* [WORK ITEM] Rewrite the saved entries from their start through the line containing "more accessible and inclusive online shoppin", swapping "inclusive" for "welcoming" and leaving everything else unchanged. Omit the pictures from your answer.

Saved entries:
+ + + +

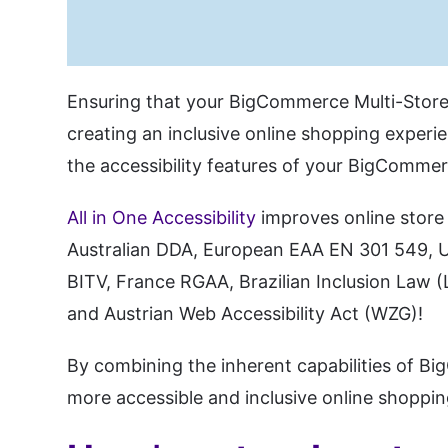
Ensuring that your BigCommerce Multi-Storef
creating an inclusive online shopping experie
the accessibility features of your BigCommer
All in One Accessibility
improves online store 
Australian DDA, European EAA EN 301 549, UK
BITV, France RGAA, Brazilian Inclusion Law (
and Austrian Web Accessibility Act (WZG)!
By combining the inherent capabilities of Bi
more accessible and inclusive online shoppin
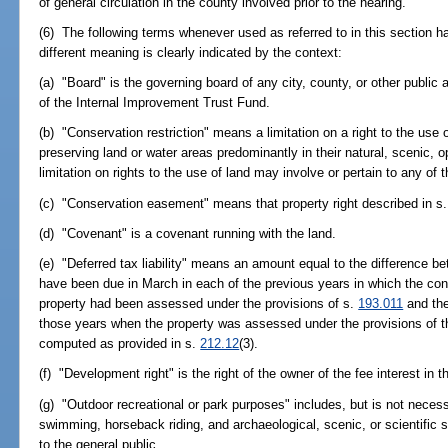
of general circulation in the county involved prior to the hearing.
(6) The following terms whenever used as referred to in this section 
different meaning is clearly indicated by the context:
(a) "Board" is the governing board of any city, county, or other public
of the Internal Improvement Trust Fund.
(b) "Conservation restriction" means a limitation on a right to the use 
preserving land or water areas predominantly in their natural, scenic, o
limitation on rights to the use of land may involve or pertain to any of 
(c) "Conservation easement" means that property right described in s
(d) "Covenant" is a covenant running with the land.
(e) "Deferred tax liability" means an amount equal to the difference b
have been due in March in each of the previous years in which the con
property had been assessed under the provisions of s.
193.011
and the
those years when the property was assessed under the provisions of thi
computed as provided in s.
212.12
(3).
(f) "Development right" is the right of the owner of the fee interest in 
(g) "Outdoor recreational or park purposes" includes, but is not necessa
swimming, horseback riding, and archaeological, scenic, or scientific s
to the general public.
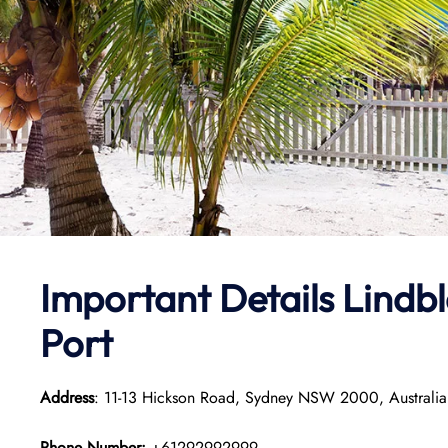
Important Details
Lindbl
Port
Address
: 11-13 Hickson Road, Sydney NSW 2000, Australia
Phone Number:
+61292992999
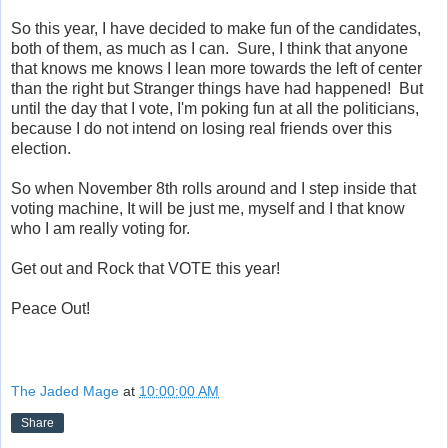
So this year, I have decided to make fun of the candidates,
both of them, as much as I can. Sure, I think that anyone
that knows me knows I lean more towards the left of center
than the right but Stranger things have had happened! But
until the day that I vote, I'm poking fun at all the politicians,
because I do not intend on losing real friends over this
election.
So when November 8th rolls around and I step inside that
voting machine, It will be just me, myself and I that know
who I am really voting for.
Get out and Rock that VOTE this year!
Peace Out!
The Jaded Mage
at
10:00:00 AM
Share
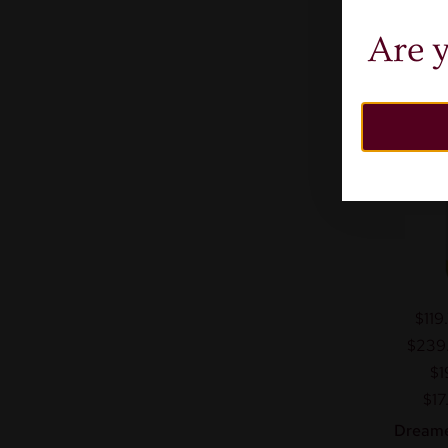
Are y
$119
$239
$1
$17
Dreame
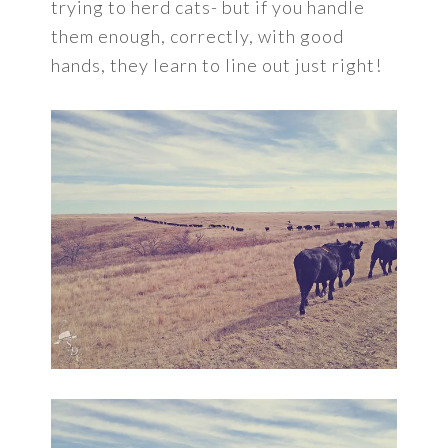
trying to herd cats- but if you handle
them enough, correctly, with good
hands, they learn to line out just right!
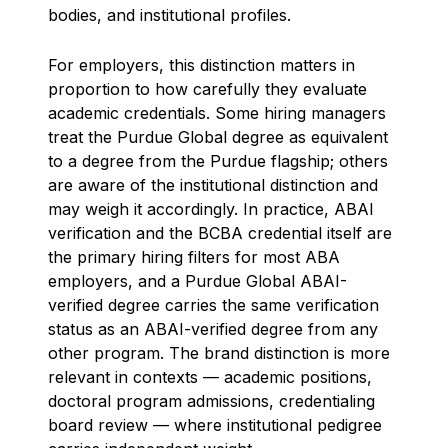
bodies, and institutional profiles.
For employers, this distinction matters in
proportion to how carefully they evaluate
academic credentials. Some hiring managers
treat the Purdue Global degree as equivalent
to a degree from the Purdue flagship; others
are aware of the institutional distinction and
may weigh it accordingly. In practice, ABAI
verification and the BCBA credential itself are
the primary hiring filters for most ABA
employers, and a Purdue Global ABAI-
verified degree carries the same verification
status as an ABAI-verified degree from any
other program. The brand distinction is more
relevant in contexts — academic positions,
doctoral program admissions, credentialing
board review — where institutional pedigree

+ + + +

* [TASK RESPONSE]
Ensuring that your BigCommerce Multi-Storef
creating an welcoming online shopping experie
the accessibility features of your BigCommer
All in One Accessibility
improves online store 
Australian DDA, European EAA EN 301 549, UK
BITV, France RGAA, Brazilian Inclusion Law (
and Austrian Web Accessibility Act (WZG)!
By combining the inherent capabilities of Bi
more accessible and welcoming online shoppin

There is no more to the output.